TO DO: Go through the entries below and print, exactly, the lines starting at the one with "4.3. Application submission deadline" and ending at the one with "Submit questions electronically", keeping both ends and no others.

Stored data entries
——————

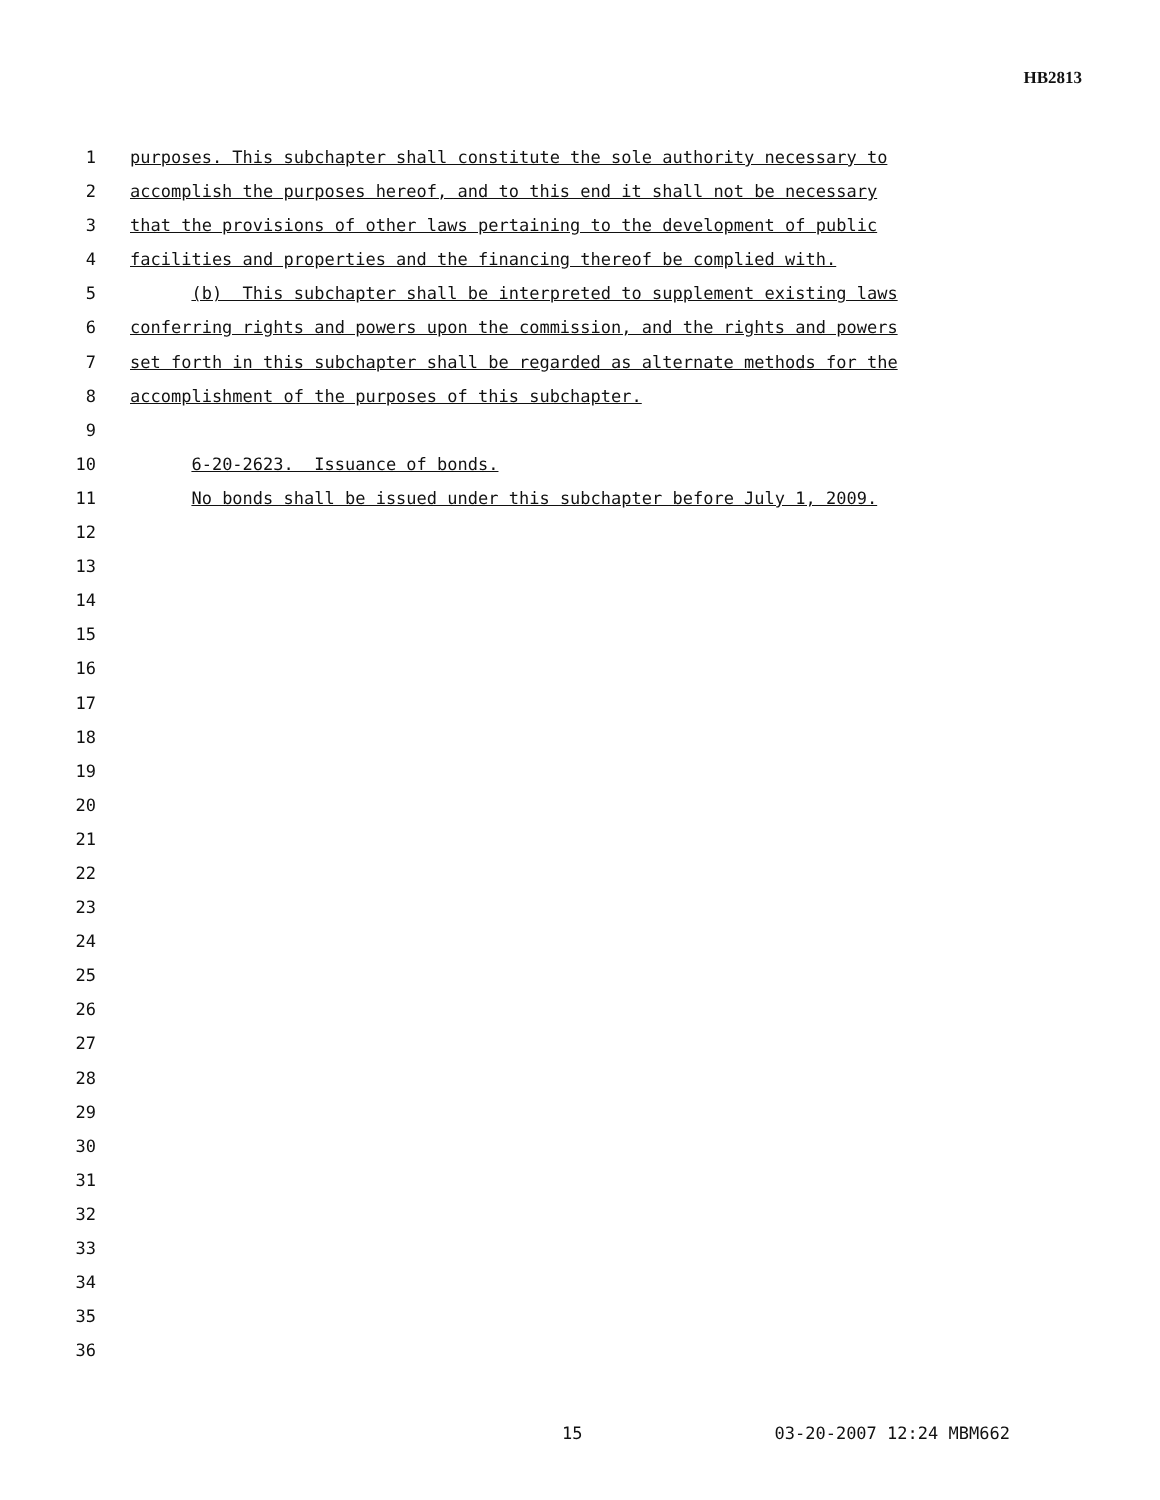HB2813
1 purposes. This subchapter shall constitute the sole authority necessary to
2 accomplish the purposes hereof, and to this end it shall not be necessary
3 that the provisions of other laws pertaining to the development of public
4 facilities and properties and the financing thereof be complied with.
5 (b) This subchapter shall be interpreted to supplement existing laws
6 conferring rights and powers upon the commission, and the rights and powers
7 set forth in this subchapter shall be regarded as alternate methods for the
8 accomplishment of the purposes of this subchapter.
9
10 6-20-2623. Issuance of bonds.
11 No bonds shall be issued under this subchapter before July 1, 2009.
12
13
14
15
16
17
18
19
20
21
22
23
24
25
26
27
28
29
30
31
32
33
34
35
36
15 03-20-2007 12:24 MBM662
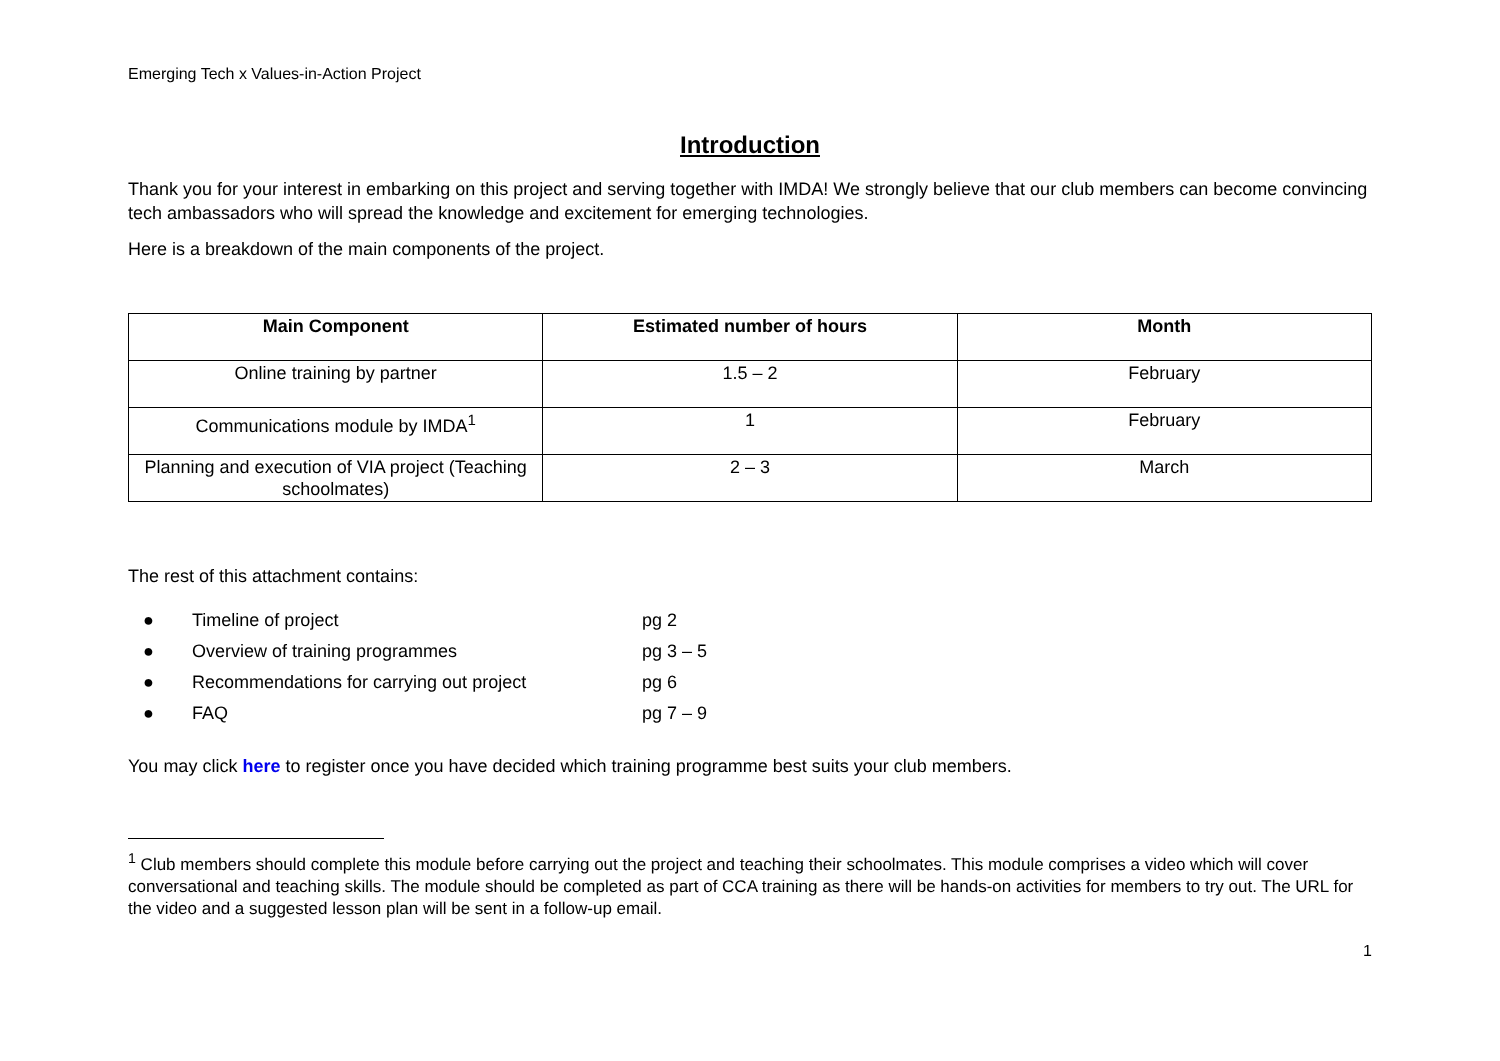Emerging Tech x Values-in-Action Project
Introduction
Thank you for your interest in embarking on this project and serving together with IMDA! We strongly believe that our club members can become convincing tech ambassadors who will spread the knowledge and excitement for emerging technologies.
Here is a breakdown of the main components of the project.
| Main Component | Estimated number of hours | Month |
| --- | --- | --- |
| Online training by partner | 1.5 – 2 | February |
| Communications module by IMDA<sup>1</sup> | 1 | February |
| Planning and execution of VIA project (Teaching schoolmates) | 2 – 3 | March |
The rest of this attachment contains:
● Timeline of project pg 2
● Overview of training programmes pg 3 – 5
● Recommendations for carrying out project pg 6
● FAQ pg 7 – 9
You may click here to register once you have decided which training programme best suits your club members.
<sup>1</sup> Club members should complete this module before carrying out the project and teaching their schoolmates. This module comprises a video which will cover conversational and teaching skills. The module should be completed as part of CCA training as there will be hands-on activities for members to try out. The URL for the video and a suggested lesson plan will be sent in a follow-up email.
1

——————

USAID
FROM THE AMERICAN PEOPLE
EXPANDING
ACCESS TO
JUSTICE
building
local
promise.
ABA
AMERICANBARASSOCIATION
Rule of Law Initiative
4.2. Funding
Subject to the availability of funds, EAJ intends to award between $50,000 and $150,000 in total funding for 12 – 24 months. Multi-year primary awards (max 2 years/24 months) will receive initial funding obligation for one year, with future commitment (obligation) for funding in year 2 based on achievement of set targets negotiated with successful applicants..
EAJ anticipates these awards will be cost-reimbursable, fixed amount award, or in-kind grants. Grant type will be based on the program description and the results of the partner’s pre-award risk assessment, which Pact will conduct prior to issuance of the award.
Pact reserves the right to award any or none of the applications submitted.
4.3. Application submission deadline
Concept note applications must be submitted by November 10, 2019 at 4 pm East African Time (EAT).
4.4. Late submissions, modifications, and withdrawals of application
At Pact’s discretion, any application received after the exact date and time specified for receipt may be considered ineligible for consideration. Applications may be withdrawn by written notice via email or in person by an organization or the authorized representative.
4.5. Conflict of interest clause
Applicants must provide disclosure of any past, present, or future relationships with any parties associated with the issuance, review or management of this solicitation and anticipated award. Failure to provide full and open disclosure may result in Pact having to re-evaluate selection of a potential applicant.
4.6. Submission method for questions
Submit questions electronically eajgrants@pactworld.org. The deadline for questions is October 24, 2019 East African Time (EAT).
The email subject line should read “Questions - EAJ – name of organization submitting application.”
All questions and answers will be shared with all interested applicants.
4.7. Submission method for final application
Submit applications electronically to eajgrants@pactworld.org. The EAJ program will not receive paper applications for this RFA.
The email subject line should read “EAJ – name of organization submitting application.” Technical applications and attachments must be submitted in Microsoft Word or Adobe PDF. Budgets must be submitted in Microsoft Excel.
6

——————

ANSWER:
4.3. Application submission deadline
Concept note applications must be submitted by November 10, 2019 at 4 pm East African Time (EAT).
4.4. Late submissions, modifications, and withdrawals of application
At Pact’s discretion, any application received after the exact date and time specified for receipt may be considered ineligible for consideration. Applications may be withdrawn by written notice via email or in person by an organization or the authorized representative.
4.5. Conflict of interest clause
Applicants must provide disclosure of any past, present, or future relationships with any parties associated with the issuance, review or management of this solicitation and anticipated award. Failure to provide full and open disclosure may result in Pact having to re-evaluate selection of a potential applicant.
4.6. Submission method for questions
Submit questions electronically eajgrants@pactworld.org. The deadline for questions is October 24, 2019 East African Time (EAT).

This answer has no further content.